Starvation fears as air pollution chokes plants ahead of harvest

Traffic in Beijing during period of heavy pollution

The heavy air pollution gripping China has become so severe that experts fear crops in the region will be unable to grow properly this season.

The South China Morning Post cites research from China Agricultural University in reporting that the air pollution which has settled over Beijing in recent months has blocked out so much sunlight that photosynthesis in plants is being slowed.

It's feared crop production in China will suffer this year as the pollution chokes plants that should otherwise be thriving.

As such, the researchers fear that much of China's farmland will see crops wither or poorly develop into the spring and summer growing seasons, putting strain on the nation's food supply and driving up prices.

"A large number of representatives of agricultural companies have suddenly showed up at academic meetings on photosynthesis in recent months and sought desperately for solutions," He Dongxian, an associate professor with China Agricultural University's College of Water Resources and Civil Engineering, told the morning newspaper.

The pollution is reportedly* so heavy that the effects on agriculture are being likened to a nuclear winter; the theoretical condition which would arise when massive nuclear bombing blows debris into the atmosphere, preventing sunlight from reaching the surface.

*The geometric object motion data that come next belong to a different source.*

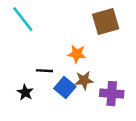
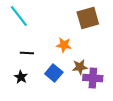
black line: (44, 71) -> (27, 53), moved
brown star: (84, 80) -> (80, 67), moved

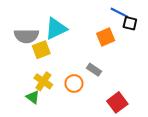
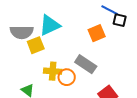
gray rectangle: (94, 70) -> (86, 64), size x1.5
yellow cross: (43, 81) -> (53, 71), moved, turned -30

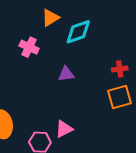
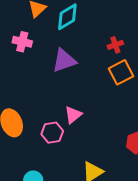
purple triangle: (66, 74) -> (64, 61), size x1.5

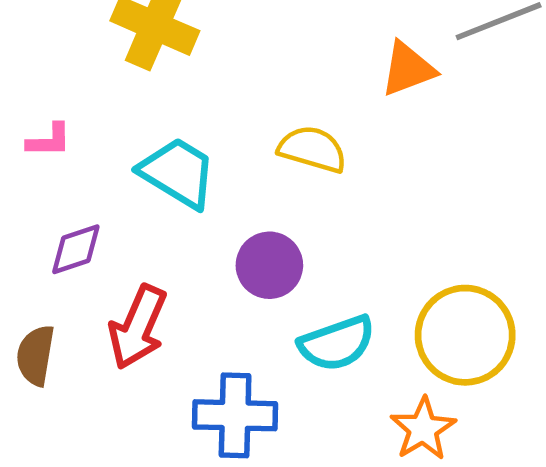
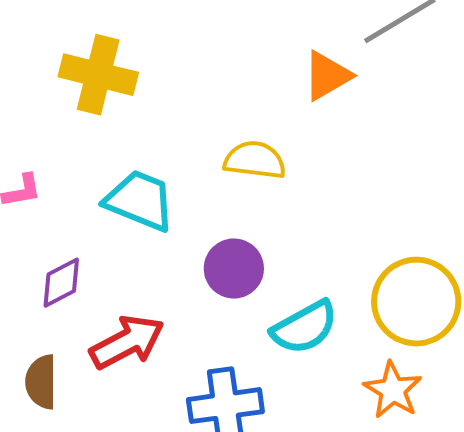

Smog levels have climbed to epic proportions in many of China's largest cities in recent months. Last October, pollution levels in Northeastern China were recorded at 4,000 times the WHO's recommended safe exposure level. ®

* The South China Morning Post quoted an academic likening the pollution to a nuclear fallout, but that phrase has since mysteriously disappeared from the report. However, it's still in the Post's URL: "china-smog-threatens-agriculture-nuclear-fallout-conditions-warn."